Seaforde village is clustered round the Parish Church of 1720 and the demesne walls of Seaforde House. The Almshouses were built in 1828 by Colonel Forde (as a red sandstone plaque in the gable of the central house records), and were intended to house six elderly people and the village courthouse.
They are built in a Regency Tudor style, of rendered rubble stone, with sturdy granite plinths, window labels, cills, and chimneys.
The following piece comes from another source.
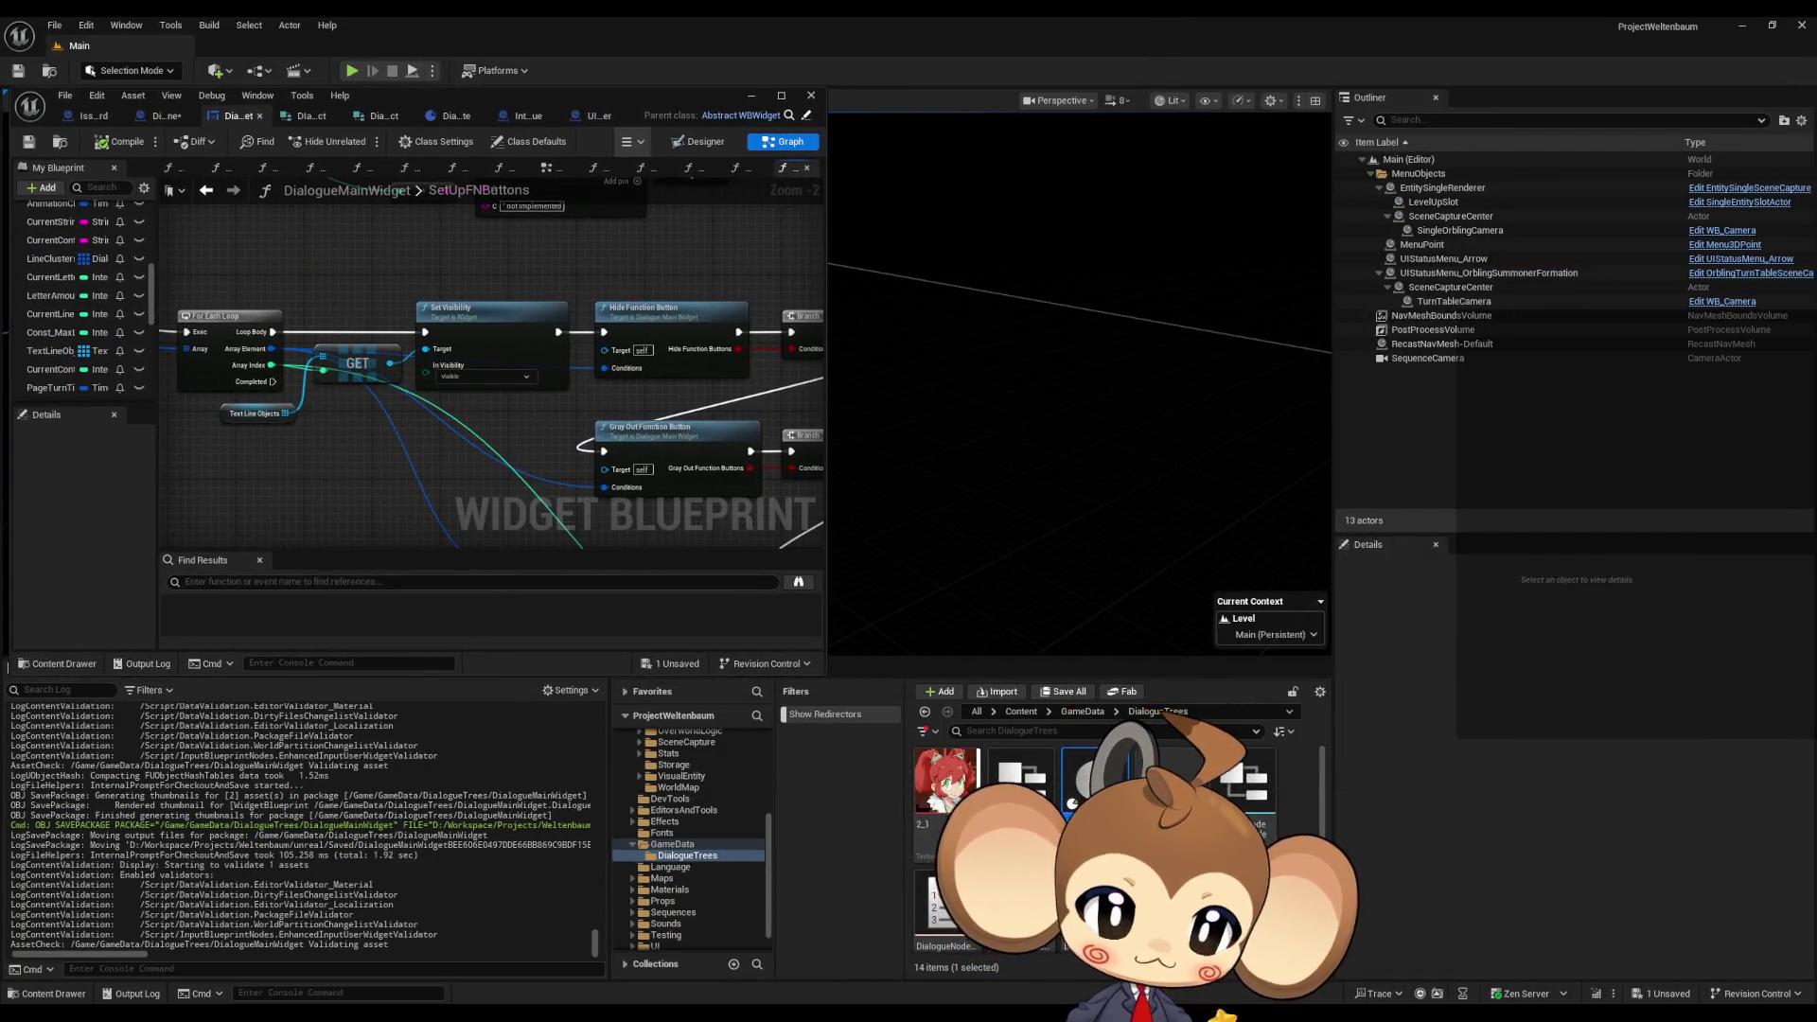
- Bring up the yes DialogueDataTemplate asset editor and maximize it
scroll(1107, 832, down, 1)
By 1970 much of the village was in a state of ‘picturesque decay’ with the courthouse (now houses 4 and 5) vacant, and the Almshouses mostly uninhabited. The Forde family agreed to sell the property to Hearth, which proposed to restore the houses for resale, and in 1977 the courthouse became two houses. However they were not sold on, but used to accommodate two of the remaining Almshouse residents, and the rest of the terrace was restored as rental housing. The original almshouses were tiny, each consisting of two small rooms and an outside toilet. Each pair of houses was combined to form one present house, one door in each porch being converted to a window, and new kitchen and bathroom extensions were added to the rear. Pyramidal sheeted ceilings in the former courthouse were retained in the living rooms of houses nos. 4 and 5, and the granite fire surrounds of the original Almshouses were also kept.